◆ **WORKING DATA**:
Start of Block
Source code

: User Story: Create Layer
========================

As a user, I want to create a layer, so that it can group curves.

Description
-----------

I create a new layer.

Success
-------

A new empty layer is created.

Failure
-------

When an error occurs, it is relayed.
End of Block
◆ **YOUR ASSIGNMENT**: Retype every entry exactly.

◆ **RESPONSE FOR THIS EXERCISE**:
Source code

: User Story: Create Layer
========================

As a user, I want to create a layer, so that it can group curves.

Description
-----------

I create a new layer.

Success
-------

A new empty layer is created.

Failure
-------

When an error occurs, it is relayed.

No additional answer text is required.